= Listed entries =

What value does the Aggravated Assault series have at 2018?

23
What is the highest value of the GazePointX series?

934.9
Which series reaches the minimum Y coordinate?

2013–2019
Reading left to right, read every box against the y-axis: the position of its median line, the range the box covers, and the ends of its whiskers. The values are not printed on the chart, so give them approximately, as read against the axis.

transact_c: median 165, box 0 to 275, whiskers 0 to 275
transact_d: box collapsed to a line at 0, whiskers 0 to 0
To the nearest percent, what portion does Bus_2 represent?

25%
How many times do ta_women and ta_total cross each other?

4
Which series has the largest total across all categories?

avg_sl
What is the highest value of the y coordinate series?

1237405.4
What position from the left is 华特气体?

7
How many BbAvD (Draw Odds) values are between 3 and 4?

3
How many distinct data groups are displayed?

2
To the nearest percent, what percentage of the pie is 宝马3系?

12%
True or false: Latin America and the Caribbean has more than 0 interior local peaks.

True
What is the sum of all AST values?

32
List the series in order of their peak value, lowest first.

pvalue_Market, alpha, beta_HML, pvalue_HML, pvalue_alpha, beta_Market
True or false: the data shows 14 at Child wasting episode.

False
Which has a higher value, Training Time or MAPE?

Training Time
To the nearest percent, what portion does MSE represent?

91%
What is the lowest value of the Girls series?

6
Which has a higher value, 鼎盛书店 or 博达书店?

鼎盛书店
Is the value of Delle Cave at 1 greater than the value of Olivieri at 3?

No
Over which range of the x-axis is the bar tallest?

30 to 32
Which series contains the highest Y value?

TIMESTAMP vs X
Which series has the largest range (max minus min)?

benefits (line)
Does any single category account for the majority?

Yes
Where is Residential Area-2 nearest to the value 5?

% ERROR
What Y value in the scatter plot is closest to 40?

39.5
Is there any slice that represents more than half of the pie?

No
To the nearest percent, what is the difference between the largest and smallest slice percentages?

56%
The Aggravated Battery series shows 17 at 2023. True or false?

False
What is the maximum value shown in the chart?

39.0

= What you have to do =
Reproduce every line of the data above verbatim, in its original order.

= Output for this task =
What value does the Aggravated Assault series have at 2018?

23
What is the highest value of the GazePointX series?

934.9
Which series reaches the minimum Y coordinate?

2013–2019
Reading left to right, read every box against the y-axis: the position of its median line, the range the box covers, and the ends of its whiskers. The values are not printed on the chart, so give them approximately, as read against the axis.

transact_c: median 165, box 0 to 275, whiskers 0 to 275
transact_d: box collapsed to a line at 0, whiskers 0 to 0
To the nearest percent, what portion does Bus_2 represent?

25%
How many times do ta_women and ta_total cross each other?

4
Which series has the largest total across all categories?

avg_sl
What is the highest value of the y coordinate series?

1237405.4
What position from the left is 华特气体?

7
How many BbAvD (Draw Odds) values are between 3 and 4?

3
How many distinct data groups are displayed?

2
To the nearest percent, what percentage of the pie is 宝马3系?

12%
True or false: Latin America and the Caribbean has more than 0 interior local peaks.

True
What is the sum of all AST values?

32
List the series in order of their peak value, lowest first.

pvalue_Market, alpha, beta_HML, pvalue_HML, pvalue_alpha, beta_Market
True or false: the data shows 14 at Child wasting episode.

False
Which has a higher value, Training Time or MAPE?

Training Time
To the nearest percent, what portion does MSE represent?

91%
What is the lowest value of the Girls series?

6
Which has a higher value, 鼎盛书店 or 博达书店?

鼎盛书店
Is the value of Delle Cave at 1 greater than the value of Olivieri at 3?

No
Over which range of the x-axis is the bar tallest?

30 to 32
Which series contains the highest Y value?

TIMESTAMP vs X
Which series has the largest range (max minus min)?

benefits (line)
Does any single category account for the majority?

Yes
Where is Residential Area-2 nearest to the value 5?

% ERROR
What Y value in the scatter plot is closest to 40?

39.5
Is there any slice that represents more than half of the pie?

No
To the nearest percent, what is the difference between the largest and smallest slice percentages?

56%
The Aggravated Battery series shows 17 at 2023. True or false?

False
What is the maximum value shown in the chart?

39.0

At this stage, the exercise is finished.